**WHAT IS REQUIRED:** Would you transcribe the lines running from the one that holds "middle mcp: (288, 216)" to the last line of the records? Leave every picture out.

╭─ RECORDS FOR THE TASK

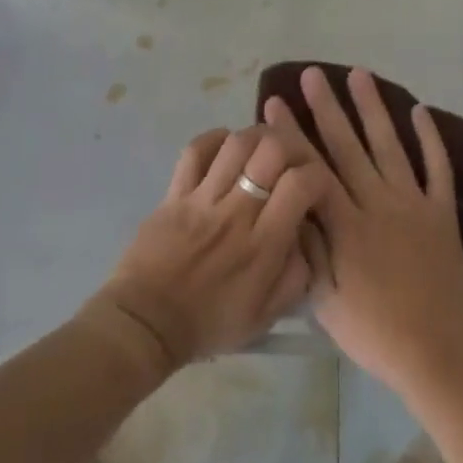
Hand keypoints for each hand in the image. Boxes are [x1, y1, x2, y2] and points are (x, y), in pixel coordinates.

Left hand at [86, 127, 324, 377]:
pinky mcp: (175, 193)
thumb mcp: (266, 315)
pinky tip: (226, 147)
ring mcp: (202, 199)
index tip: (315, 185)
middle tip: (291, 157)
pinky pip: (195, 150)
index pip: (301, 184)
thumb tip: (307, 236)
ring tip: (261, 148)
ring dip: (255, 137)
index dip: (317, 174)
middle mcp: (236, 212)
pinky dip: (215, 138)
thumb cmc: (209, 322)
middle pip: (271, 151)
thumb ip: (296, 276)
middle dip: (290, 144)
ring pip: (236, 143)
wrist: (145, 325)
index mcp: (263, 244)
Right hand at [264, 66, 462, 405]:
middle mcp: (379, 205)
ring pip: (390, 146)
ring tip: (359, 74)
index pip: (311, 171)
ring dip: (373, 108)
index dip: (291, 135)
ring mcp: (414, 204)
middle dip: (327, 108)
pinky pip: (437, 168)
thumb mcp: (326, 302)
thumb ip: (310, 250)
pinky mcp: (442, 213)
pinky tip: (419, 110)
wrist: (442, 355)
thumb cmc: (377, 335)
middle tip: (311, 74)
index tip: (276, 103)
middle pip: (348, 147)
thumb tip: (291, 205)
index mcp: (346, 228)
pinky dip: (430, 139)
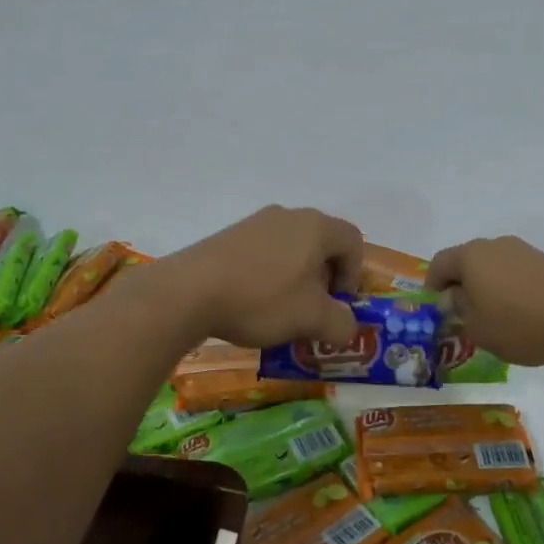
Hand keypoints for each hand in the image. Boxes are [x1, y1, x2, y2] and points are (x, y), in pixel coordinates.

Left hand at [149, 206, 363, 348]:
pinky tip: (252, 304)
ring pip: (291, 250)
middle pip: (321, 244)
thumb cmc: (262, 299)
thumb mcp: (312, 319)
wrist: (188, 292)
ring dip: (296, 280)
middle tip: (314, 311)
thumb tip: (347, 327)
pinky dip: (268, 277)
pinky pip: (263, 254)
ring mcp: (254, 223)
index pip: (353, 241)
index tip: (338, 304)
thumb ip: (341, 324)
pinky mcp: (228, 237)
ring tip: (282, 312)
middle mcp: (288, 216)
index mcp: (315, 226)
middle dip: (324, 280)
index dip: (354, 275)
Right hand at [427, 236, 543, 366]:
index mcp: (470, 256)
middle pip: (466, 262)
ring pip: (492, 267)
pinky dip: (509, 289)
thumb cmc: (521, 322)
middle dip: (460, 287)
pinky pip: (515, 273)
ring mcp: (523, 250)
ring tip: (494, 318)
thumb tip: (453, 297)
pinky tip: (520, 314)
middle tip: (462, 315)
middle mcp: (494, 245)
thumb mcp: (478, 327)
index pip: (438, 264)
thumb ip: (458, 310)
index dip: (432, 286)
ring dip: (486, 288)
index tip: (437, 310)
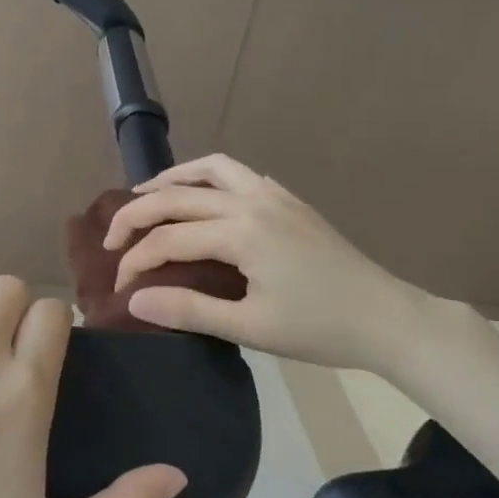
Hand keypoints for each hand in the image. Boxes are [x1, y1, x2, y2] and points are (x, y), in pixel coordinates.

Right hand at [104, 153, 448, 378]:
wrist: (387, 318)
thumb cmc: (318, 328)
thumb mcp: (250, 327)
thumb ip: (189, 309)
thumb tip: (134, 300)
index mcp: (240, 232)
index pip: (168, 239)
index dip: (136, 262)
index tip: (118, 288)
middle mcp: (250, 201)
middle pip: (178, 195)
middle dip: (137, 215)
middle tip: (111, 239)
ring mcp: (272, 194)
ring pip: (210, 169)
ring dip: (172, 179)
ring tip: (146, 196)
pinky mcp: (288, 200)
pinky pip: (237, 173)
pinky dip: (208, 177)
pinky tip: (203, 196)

╰─

**OUTPUT FOR THIS TASK:**
middle mcp: (288, 216)
index mcp: (315, 226)
middle dip: (324, 280)
index dip: (354, 275)
Right hand at [427, 236, 543, 366]:
index mcp: (470, 256)
middle pip: (466, 262)
ring pip: (492, 267)
pinky dip: (509, 289)
thumb cmc: (521, 322)
middle dip: (460, 287)
pinky pip: (515, 273)
ring mcp: (523, 250)
ring tip: (494, 318)
thumb tip: (453, 297)
pinky tip: (520, 314)
middle tip: (462, 315)
middle mcp: (494, 245)
thumb mcp: (478, 327)
index pip: (438, 264)
thumb ip: (458, 310)
index dip: (432, 286)
ring dip: (486, 288)
index tip: (437, 310)
Hand keypoints for each hand in the image. Boxes are [x1, y1, x2, y2] and points are (x, y), in pixel coordinates.

Right hand at [104, 153, 448, 378]:
wrist: (387, 318)
thumb cmc: (318, 328)
thumb mcp: (250, 327)
thumb ip: (189, 309)
thumb tip: (134, 300)
index mcp: (240, 232)
index pip: (168, 239)
index dip: (136, 262)
index tip: (118, 288)
middle mcp: (250, 201)
middle pip: (178, 195)
middle dip: (137, 215)
middle tip: (111, 239)
ring mcp: (272, 194)
ring pip: (210, 169)
ring dip: (172, 179)
ring tip: (146, 196)
pinky mcp: (288, 200)
pinky pip: (237, 173)
pinky dip: (208, 177)
pinky tip: (203, 196)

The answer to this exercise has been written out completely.